___ DATA SHOWN

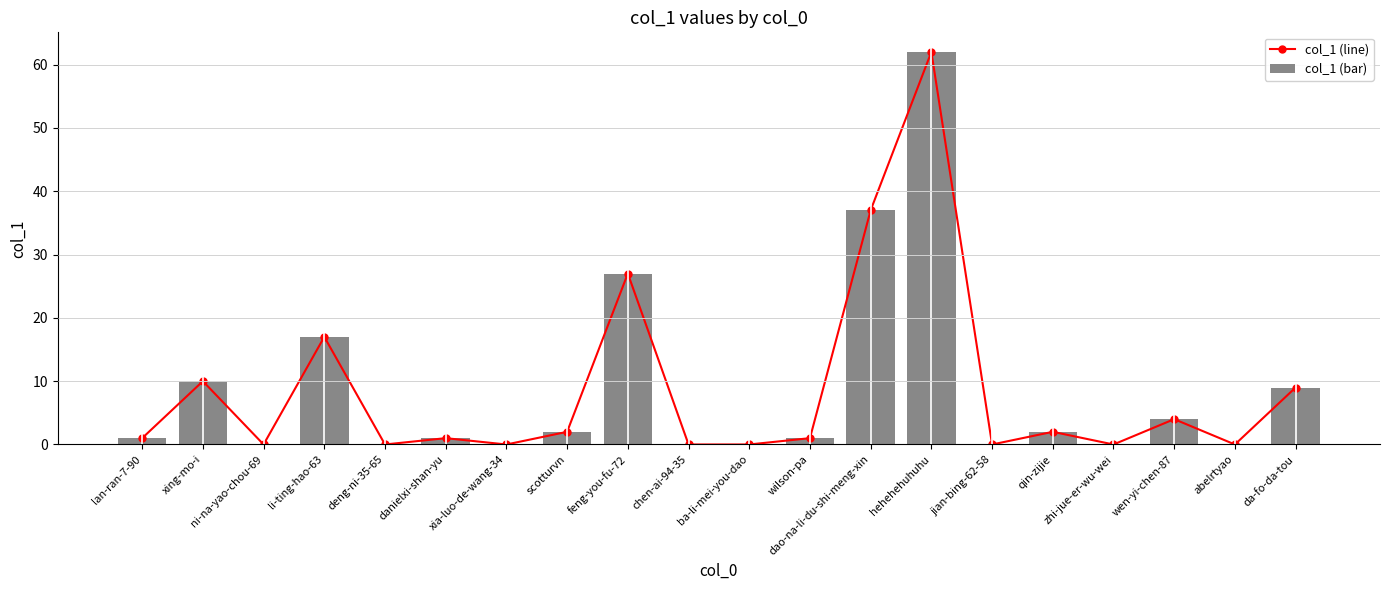

At which label does col_1 (line) reach its peak?

hehehehuhuhu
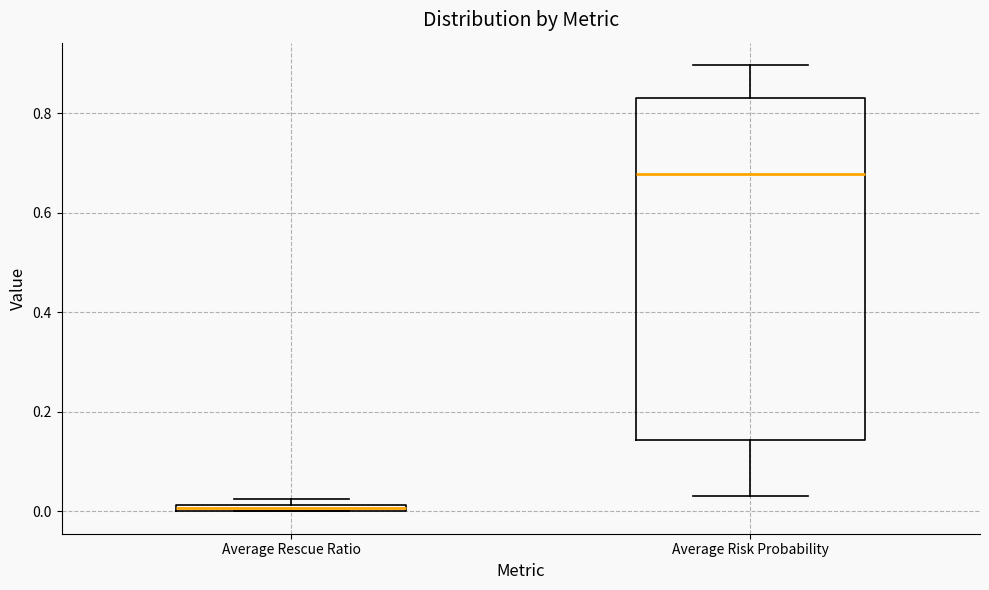

Comparing the boxes themselves (not the whiskers), which one is the tallest?

Average Risk Probability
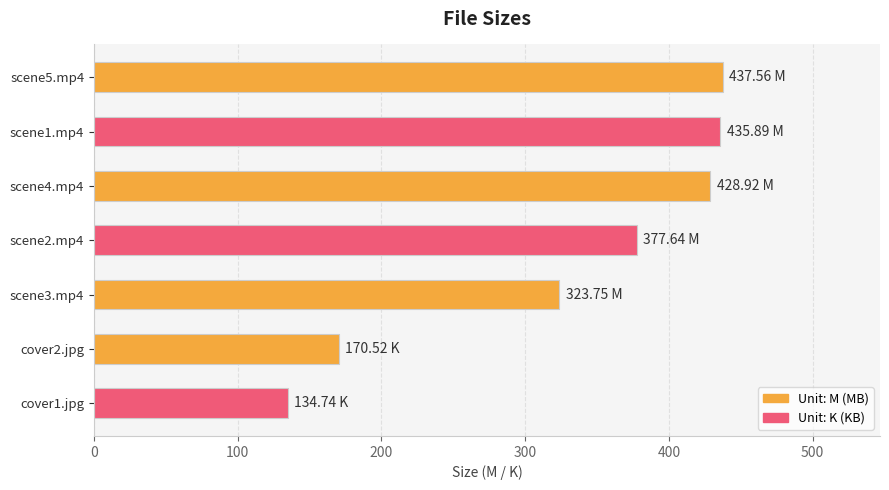

What is the sum of all values?

2309.0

______

TO-DO ITEM
Count how many lines in the items above contain the word "which", and give only that number.

EXERCISE ANSWER
2